𝗧𝗼𝗽 𝗦𝘁𝗿𝗮𝘁𝗲𝗴𝗶𝗲𝘀 𝘁𝗼 𝗜𝗺𝗽𝗿𝗼𝘃𝗲 𝗔𝗣𝗜 𝗣𝗲𝗿𝗳𝗼𝗿𝗺𝗮𝗻𝗰𝗲
𝟭. 𝗖𝗮𝗰𝗵𝗶𝗻𝗴
A cache hit never touches the database. On a miss, you query the DB and write to cache so the next caller doesn't pay the same cost.
The part that engineers usually get wrong is invalidation. TTL is easy to implement and will absolutely serve stale data at the worst moment. Event-driven invalidation is accurate, but now you have a new thing that can break.
𝟮. 𝗖𝗼𝗻𝗻𝗲𝗰𝘁𝗶𝗼𝗻 𝗣𝗼𝗼𝗹𝗶𝗻𝗴
When you open a new connection, for each request, a few things happen: TCP handshake, TLS, Auth, etc. This takes 50–200ms, or even more. Pool your connections.
𝟯. 𝗔𝘃𝗼𝗶𝗱 𝗡 𝟭 𝗤𝘂𝗲𝗿𝗶𝗲𝘀
Every slow codebase I've worked in had this problem. You fetch a list of records, then loop through them and query related data for each. And it works fine locally with 10 rows, but in production with 2,000, it's 2,001 database round-trips per request.
We can fix this with one JOIN. Also, we need to index the columns in your WHERE clause.
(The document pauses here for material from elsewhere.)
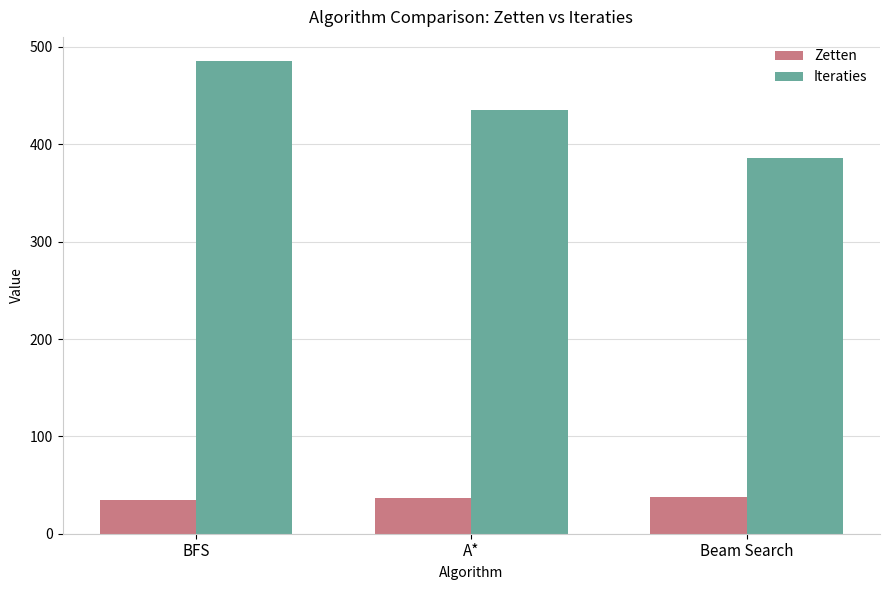

List the series in order of their overall mean, highest first.

Iteraties, Zetten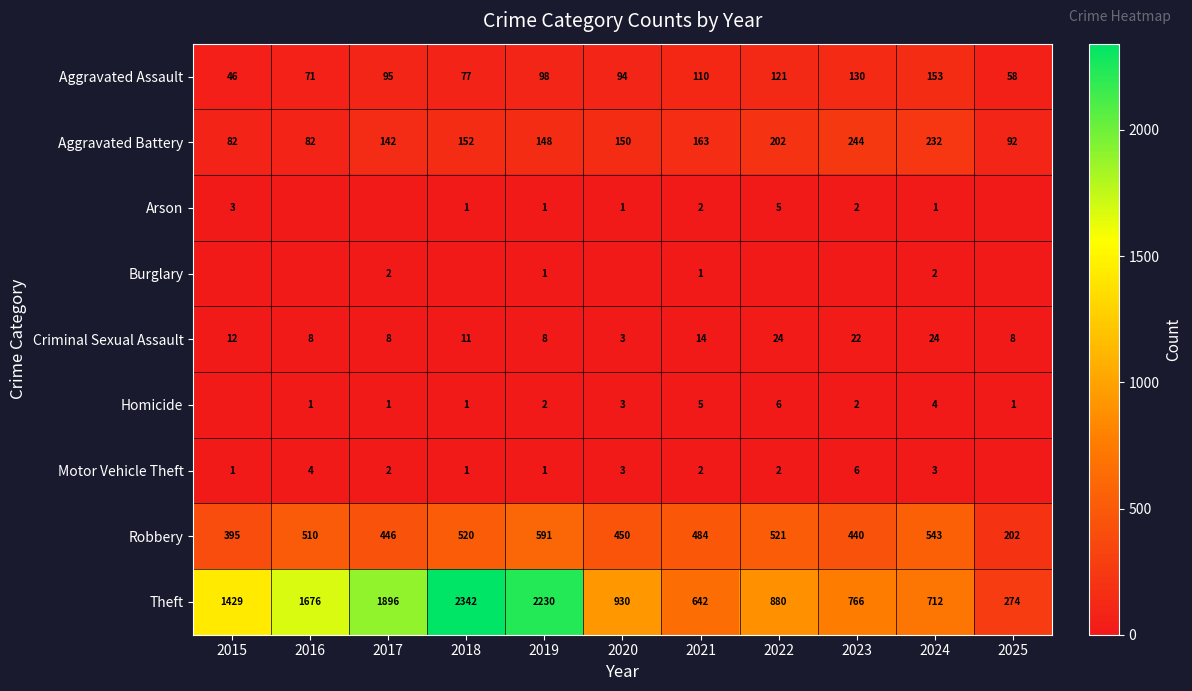

The Theft series shows 274 at 2025. True or false?

True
Before you change anything, run a profiler and verify this is actually the problem. I've assumed N 1 before and been wrong.
𝟰. 𝗣𝗮𝘆𝗹𝗼𝗮𝗱 𝗖𝗼𝗺𝗽𝗿𝗲𝘀𝘀𝗶𝗼𝗻
This is something usually forgotten. A 120 KB JSON response becomes roughly 18 KB. If you're not doing this, you're sending the client unnecessary work.
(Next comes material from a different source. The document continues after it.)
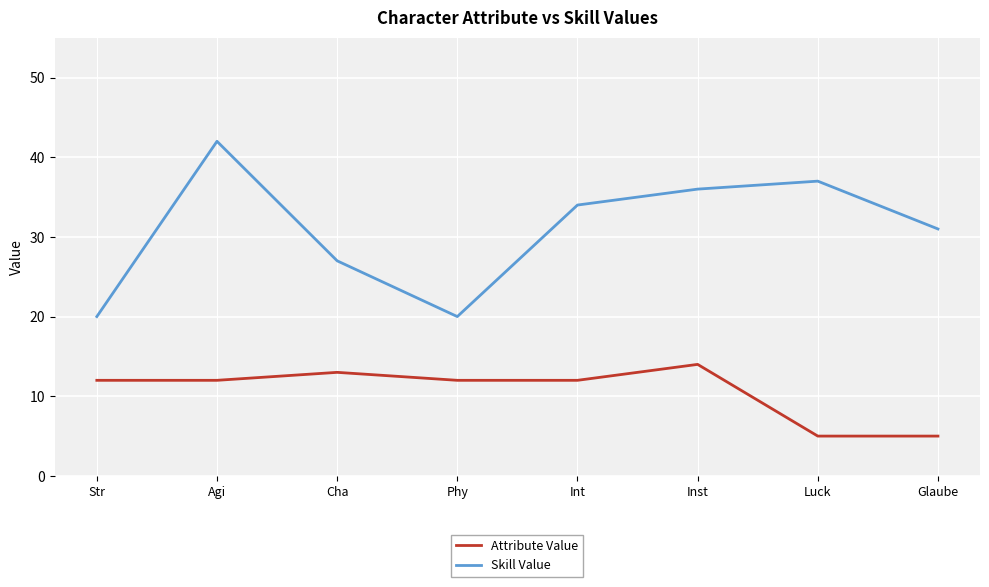

List the series in order of their peak value, lowest first.

Attribute Value, Skill Value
You can choose Brotli or gzip.
𝟱. 𝗔𝘀𝘆𝗻𝗰 𝗣𝗿𝗼𝗰𝗲𝘀𝘀𝗶𝗻𝗴
Operations that take seconds don't belong inside an HTTP response. Return 202, put the job on a queue, process it in the background, fire a webhook when it's done. Your p99 will thank you.
𝟲. 𝗛𝗧𝗧𝗣/𝟮
HTTP/1.1 runs one request at a time per connection. That made sense in 1997. HTTP/2 multiplexes everything over a single TCP connection, allowing all requests to be in flight at once, with header compression on top. If your infrastructure supports it and you haven't switched, worth looking at why not.
𝟳. 𝗕𝗮𝘁𝗰𝗵𝗶𝗻𝗴
Ten API calls are 10 round-trips, but also 10 times the latency cost. Let clients bundle operations into one request and process them in parallel on the server.
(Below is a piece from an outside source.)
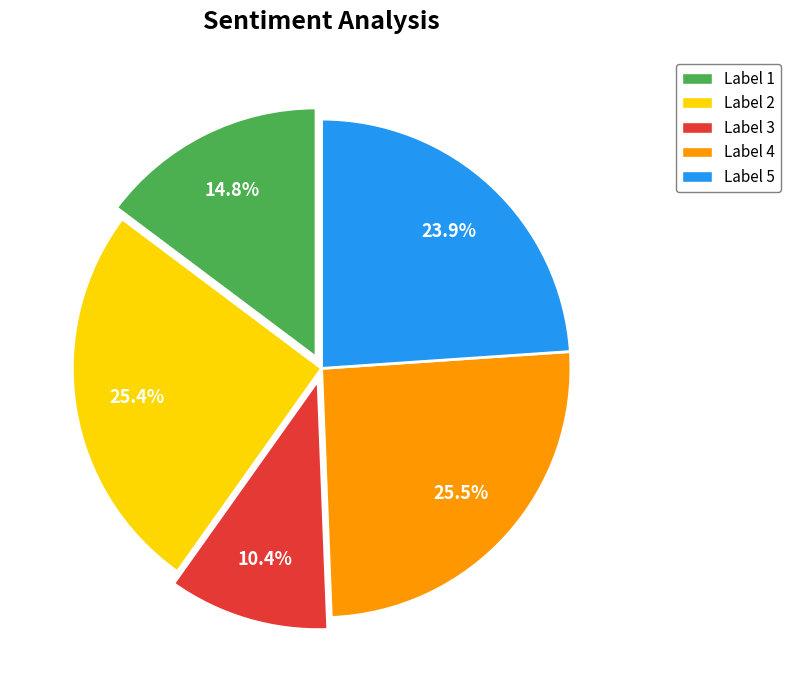

Does any single category account for the majority?

No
In REST: POST /batch or GET /users?ids=1,2,3.
GraphQL handles this without you having to think about it.
𝟴. 𝗠𝗲𝗮𝘀𝘂𝗿𝗲 𝗙𝗶𝗿𝘀𝘁
Set up OpenTelemetry and look at actual traces before touching anything. I've watched teams spend weeks optimizing the wrong layer.
Here is a real example: API handler: 12ms, network: 113ms, DB query: 680ms. Everyone was looking at the API layer, but the problem was that it was sitting in the database the whole time.
An afternoon of instrumentation would have shown them that almost immediately.
𝟵. 𝗣𝗮𝗴𝗶𝗻𝗮𝘁𝗶𝗼𝗻
Never return 10,000 rows. Return 20 with a cursor for the next page.
Offset pagination scans and discards rows on every call, at page 500 you're scanning 10,000 rows to show 20. Cursor-based picks up exactly where it left off.